Five Steps to Close That Gap — Today
1. Document your creative process. Keep your prompts. Save your iterations. Screenshot rejected outputs. The difference between “AI made this” and “I made this using AI” lives in the paper trail. Courts in both the U.S. and China have treated selection, arrangement, and modification as the threshold for authorship.
2. Edit, select, and arrange — visibly. Typing a prompt is not enough. Choose between multiple outputs. Combine elements. Modify the result. Integrate AI material into a larger human-authored work. Every creative decision you make after generation strengthens your copyright claim.
3. Disclose AI involvement when registering. In the U.S., if your work contains more than minimal AI-generated material, you must disclose it in your copyright application. Failure to disclose can kill your registration. Transparency isn’t weakness — it’s a legal requirement and, increasingly, a global norm. In Bangladesh, where registration provides prima facie evidence of ownership, disclosing your process and documenting human input at the registration stage is equally strategic.
4. Read your platform’s terms of service. Most AI tools don’t automatically transfer ownership to you. Some retain broad licenses. Some grant ownership only under paid tiers. OpenAI, Midjourney, Adobe, Stability AI — each operates differently. If you haven’t read the contract, you don’t know what you own.
5. Register your work. In the U.S., only registered works qualify for statutory damages — your enforcement tool. In Bangladesh, registration under the Copyright Act, 2023 gives you prima facie evidence in court. If you’ve created something with meaningful human input using AI, register it. Now. Not after someone copies it.
Where This Is Heading
The Disney-OpenAI deal announced in December 2025 tells the whole story. Disney isn’t fighting AI. It’s licensing 200+ characters into OpenAI’s Sora video generator, making a $1 billion equity investment, and receiving warrants to purchase additional equity. Universal Music settled with Udio in late October 2025. Warner Music settled with both Udio and Suno in November 2025. The entertainment industry has stopped asking whether AI will use copyrighted work and started negotiating how much they get paid.

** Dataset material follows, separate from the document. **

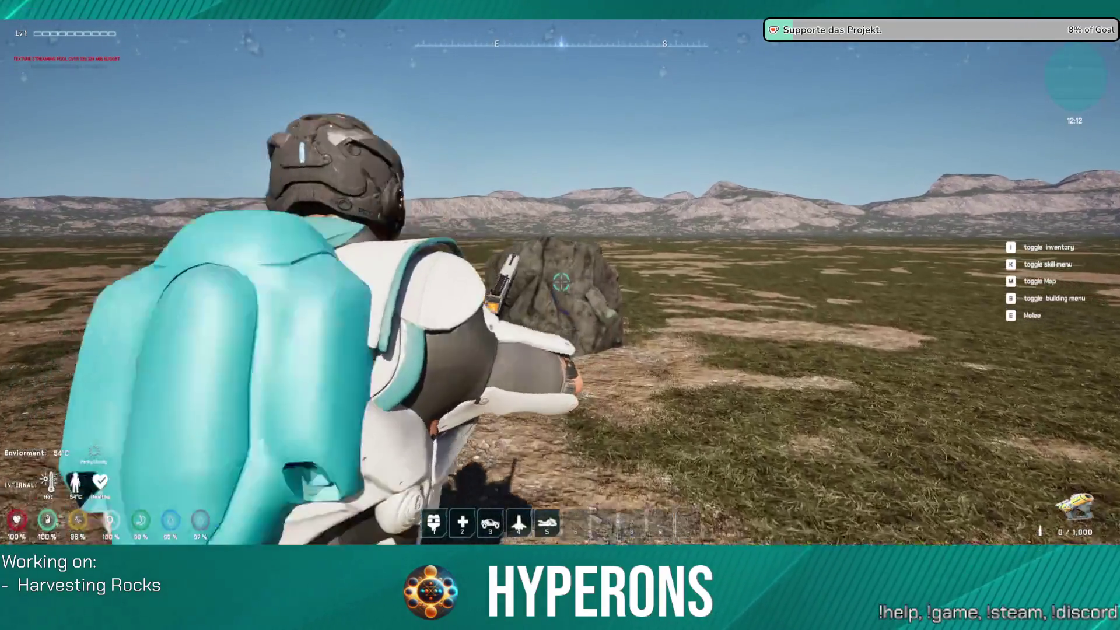
left_click(560, 282)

The law hasn’t caught up with the technology. It won’t for years. But the principle emerging across every major jurisdiction — Washington, Beijing, Brussels, London, Delhi, Dhaka — is consistent:
Human creative control is the key to ownership. If you’re using AI to create — write, design, code, compose — start treating your process as a legal asset. Document it. Shape it. Register it. The people who do this now will own their work. The people who don’t will discover — in a courtroom, in a licensing dispute, in a cease-and-desist letter — that someone else does.
Ferdows Hossen is an Advocate at the Supreme Court of Bangladesh.